— START OF Page extract —
Aired February 15, 2013 - 13:00   ET


SUZANNE MALVEAUX, CNN ANCHOR: You were such a cute kid.


MALVEAUX: Oh, you've got a little bit of that evil.

HOLMES: That's what my mother said.

MALVEAUX: You're not a diva, though, I hope, no?

HOLMES: No, no.

MALVEAUX: Yes. But we share the same passion, international news. You've been covering war zones around the world. Tell us a little bit about what you -- what you love to do.

HOLMES: Well, yes, I suppose I sort of fell into conflicts back in the mid-80s after the Romanian revolution, and that was sort of the first shooting thing I was in. And then, just kept going from there to Iraq and west bank, Gaza, Afghanistan and all of that. Yes, look at me, I was already worried about it then.

MALVEAUX: I promise you, we have grown-up pictures of you here.

HOLMES: Yes, I did grow up at some -- oh, come on, put on something else. I need some credibility, (INAUDIBLE.) There you go, back in the (INAUDIBLE.) There you go. That was in Iraq, I think, in 2008 or 2007, I don't know. But, yes. No, we do share the same passion and that is field work and international and that's what we do, isn't it?

MALVEAUX: Yes, I am so looking forward to Monday. We're going to rock it.

HOLMES: It's going to be fun.

MALVEAUX: All right, thanks.

HOLMES: Love you.

MALVEAUX: We'll have --

HOLMES: It's going to be great.

MALVEAUX: Thank you, Michael. Welcome.
— END OF Page extract —
— START OF Given records —
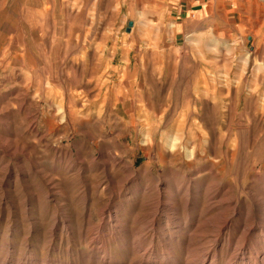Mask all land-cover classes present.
<instances>
[{
  "label": "rangeland",
  "instance_id": "obj_1",
  "mask_svg": "<svg viewBox=\"0 0 264 264\" xmlns=\"http://www.w3.org/2000/svg\"><path fill=\"white\" fill-rule=\"evenodd\" d=\"M176 1L0 0V264H264V0Z\"/></svg>",
  "mask_w": 264,
  "mask_h": 264
},
{
  "label": "crops",
  "instance_id": "obj_2",
  "mask_svg": "<svg viewBox=\"0 0 264 264\" xmlns=\"http://www.w3.org/2000/svg\"><path fill=\"white\" fill-rule=\"evenodd\" d=\"M176 1V0H174ZM176 10L179 15L185 14L188 10L189 13H194L193 17H196L197 12H201L205 5L208 3V0H177Z\"/></svg>",
  "mask_w": 264,
  "mask_h": 264
},
{
  "label": "water",
  "instance_id": "obj_3",
  "mask_svg": "<svg viewBox=\"0 0 264 264\" xmlns=\"http://www.w3.org/2000/svg\"><path fill=\"white\" fill-rule=\"evenodd\" d=\"M133 25H134V24H133L132 22L129 24V27H130V28H129V31H130V29L133 27Z\"/></svg>",
  "mask_w": 264,
  "mask_h": 264
},
{
  "label": "bare ground",
  "instance_id": "obj_4",
  "mask_svg": "<svg viewBox=\"0 0 264 264\" xmlns=\"http://www.w3.org/2000/svg\"><path fill=\"white\" fill-rule=\"evenodd\" d=\"M133 26H134V25H133ZM176 140H177V139H176ZM177 141H178V140H177ZM175 143H176V141H175ZM115 164H116V163H115ZM224 202H225L224 200H221V201H220L221 204H224ZM225 206H226V205H225Z\"/></svg>",
  "mask_w": 264,
  "mask_h": 264
}]
</instances>
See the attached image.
— END OF Given records —
Your instructions -> List every place Holmes says he went to after the Romanian revolution in his account of covering conflicts in the transcript. The records aren't needed for this task.

Completed task -> Iraq, west bank, Gaza, Afghanistan